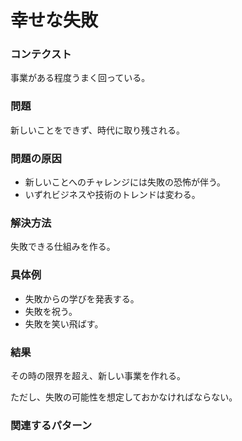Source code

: 幸せな失敗
=====================

### コンテクスト

事業がある程度うまく回っている。

### 問題

新しいことをできず、時代に取り残される。

### 問題の原因

- 新しいことへのチャレンジには失敗の恐怖が伴う。
- いずれビジネスや技術のトレンドは変わる。

### 解決方法

失敗できる仕組みを作る。

### 具体例

- 失敗からの学びを発表する。
- 失敗を祝う。
- 失敗を笑い飛ばす。

### 結果

その時の限界を超え、新しい事業を作れる。

ただし、失敗の可能性を想定しておかなければならない。

### 関連するパターン
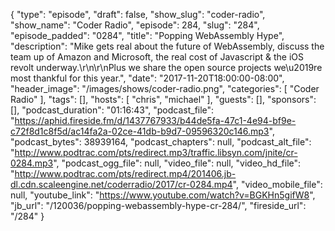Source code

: {
  "type": "episode",
  "draft": false,
  "show_slug": "coder-radio",
  "show_name": "Coder Radio",
  "episode": 284,
  "slug": "284",
  "episode_padded": "0284",
  "title": "Popping WebAssembly Hype",
  "description": "Mike gets real about the future of WebAssembly, discuss the team up of Amazon and Microsoft, the real cost of Javascript & the iOS revolt underway.\r\n\r\nPlus we share the open source projects we\u2019re most thankful for this year.",
  "date": "2017-11-20T18:00:00-08:00",
  "header_image": "/images/shows/coder-radio.png",
  "categories": [
    "Coder Radio"
  ],
  "tags": [],
  "hosts": [
    "chris",
    "michael"
  ],
  "guests": [],
  "sponsors": [],
  "podcast_duration": "01:16:43",
  "podcast_file": "https://aphid.fireside.fm/d/1437767933/b44de5fa-47c1-4e94-bf9e-c72f8d1c8f5d/ac14fa2a-02ce-41db-b9d7-09596320c146.mp3",
  "podcast_bytes": 38939164,
  "podcast_chapters": null,
  "podcast_alt_file": "http://www.podtrac.com/pts/redirect.mp3/traffic.libsyn.com/jnite/cr-0284.mp3",
  "podcast_ogg_file": null,
  "video_file": null,
  "video_hd_file": "http://www.podtrac.com/pts/redirect.mp4/201406.jb-dl.cdn.scaleengine.net/coderradio/2017/cr-0284.mp4",
  "video_mobile_file": null,
  "youtube_link": "https://www.youtube.com/watch?v=BGKHn5gifW8",
  "jb_url": "/120036/popping-webassembly-hype-cr-284/",
  "fireside_url": "/284"
}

-----

Your assignment: Gather every line in the entries above that contains the string "https". The match is case-sensitive.

Result:
  "podcast_file": "https://aphid.fireside.fm/d/1437767933/b44de5fa-47c1-4e94-bf9e-c72f8d1c8f5d/ac14fa2a-02ce-41db-b9d7-09596320c146.mp3",
  "youtube_link": "https://www.youtube.com/watch?v=BGKHn5gifW8",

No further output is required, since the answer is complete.